The Reverend Peyton’s Big Damn Band Friday, July 4, 2008 Fox Theatre Better than: Fireworks and barbecues.
The Reverend Peyton knew it was going to be tough when he agreed to play a gig on July 4th. The band was originally going to take the day off, but decided to go ahead and give it shot and go up against fireworks, parties and barbecues. It was a sparse crowd at the beginning, but the folks started trickling in and making their way to the front of the stage.
But Peyton, his wife Washboard Breezy and his brother Jayme didn’t let a small crowd get in the way of a good time. Early on in the set, the trio got things fired up and inspired some foot stomping with “My Old Man Boogie.” When the outfit launched into rowdy “DTs or the Devil,” it kicked up the energy level a few notches, with Peyton yelling, “Is it the DTs or the devil that makes you shake like that?” That song will appear on the band's new album, The Whole Fam Damnily, due out in August.
The band also delivered a few other cuts from its forthcoming album like, “Can’t Pay the Bills,” which Peyton thumped out a bass line with his thumb, “The Creeks Are All Bad,” “Mama’s Fried Potatoes” and “Your Cousin’s on COPS,” which the Rev played slide guitar with his harmonica.
In addition to the new material, the band dipped into songs from the Big Damn Nation like “Plainfield Blues,” which the Rev played for a few transplant Hoosiers in the crowd, and a few cuts from The Gospel Album, including stellar versions of and “Let Your Light Shine” and “Glory Glory Hallelujah,” that featured Jayme banging out a solo on his bucket.

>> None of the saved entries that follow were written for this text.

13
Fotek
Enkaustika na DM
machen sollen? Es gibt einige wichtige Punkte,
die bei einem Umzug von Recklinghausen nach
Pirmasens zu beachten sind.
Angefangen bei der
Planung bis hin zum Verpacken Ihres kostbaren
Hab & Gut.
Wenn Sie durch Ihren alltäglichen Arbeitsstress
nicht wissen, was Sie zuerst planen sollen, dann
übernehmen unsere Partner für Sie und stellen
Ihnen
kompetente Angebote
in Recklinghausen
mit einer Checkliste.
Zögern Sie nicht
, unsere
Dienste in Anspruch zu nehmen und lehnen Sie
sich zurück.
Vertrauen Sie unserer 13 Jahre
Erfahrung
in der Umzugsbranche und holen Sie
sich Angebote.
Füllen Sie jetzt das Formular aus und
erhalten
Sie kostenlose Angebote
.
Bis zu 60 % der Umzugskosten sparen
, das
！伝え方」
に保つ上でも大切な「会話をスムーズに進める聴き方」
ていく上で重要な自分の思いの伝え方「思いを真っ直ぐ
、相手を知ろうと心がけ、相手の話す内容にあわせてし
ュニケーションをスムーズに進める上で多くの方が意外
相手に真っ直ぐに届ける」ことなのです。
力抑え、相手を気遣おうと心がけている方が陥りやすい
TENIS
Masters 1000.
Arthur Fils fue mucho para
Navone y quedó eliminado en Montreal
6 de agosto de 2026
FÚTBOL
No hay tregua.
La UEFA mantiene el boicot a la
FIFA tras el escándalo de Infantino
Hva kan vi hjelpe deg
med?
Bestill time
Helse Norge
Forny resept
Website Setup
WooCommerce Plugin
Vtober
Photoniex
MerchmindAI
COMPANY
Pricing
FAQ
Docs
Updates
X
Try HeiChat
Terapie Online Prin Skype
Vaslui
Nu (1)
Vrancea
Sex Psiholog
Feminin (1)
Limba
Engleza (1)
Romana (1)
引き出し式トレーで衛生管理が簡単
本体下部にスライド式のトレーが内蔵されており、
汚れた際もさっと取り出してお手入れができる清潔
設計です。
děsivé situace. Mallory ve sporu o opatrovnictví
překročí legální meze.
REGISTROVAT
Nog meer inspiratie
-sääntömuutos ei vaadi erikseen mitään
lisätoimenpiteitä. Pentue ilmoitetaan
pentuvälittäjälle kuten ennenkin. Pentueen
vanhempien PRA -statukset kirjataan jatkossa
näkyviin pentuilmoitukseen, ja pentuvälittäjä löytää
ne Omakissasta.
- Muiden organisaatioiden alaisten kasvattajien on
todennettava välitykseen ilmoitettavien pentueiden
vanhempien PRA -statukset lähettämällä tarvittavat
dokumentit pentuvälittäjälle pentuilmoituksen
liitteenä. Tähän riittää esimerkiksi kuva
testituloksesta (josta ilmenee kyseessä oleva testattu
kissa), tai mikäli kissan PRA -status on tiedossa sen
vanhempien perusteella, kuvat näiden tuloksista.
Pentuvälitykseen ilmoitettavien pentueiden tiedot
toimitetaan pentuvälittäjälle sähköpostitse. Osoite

The group also played “Two Bottles of Wine,” which Peyton wrote with Jason Webley.
Whatever the three were playing, they kept the energy pumping and played liked they were playing to a full house. The enthusiastic crowd shot that energy right back at the band, and before he played “Sugar Man” (a song Peyton said he only plays about twice a year), he thanked the folks and said, “Ya’all made us feel like the place was sold out.”
Personal Bias: There were about twenty people in the Fox just before Peyton started his set. But fortunately that number just about tripled throughout the show. Random Detail: As Peyton was putting on his harmonica holder he said he was playing a gig where some kids pushed the mike stand, making the mike hit the harmonica, which knocked out some of his front teeth. By the Way: I talked to a guy before the show who had never seen Peyton. I urged him to stick around and saw the dude dancing up a storm throughout most of the show.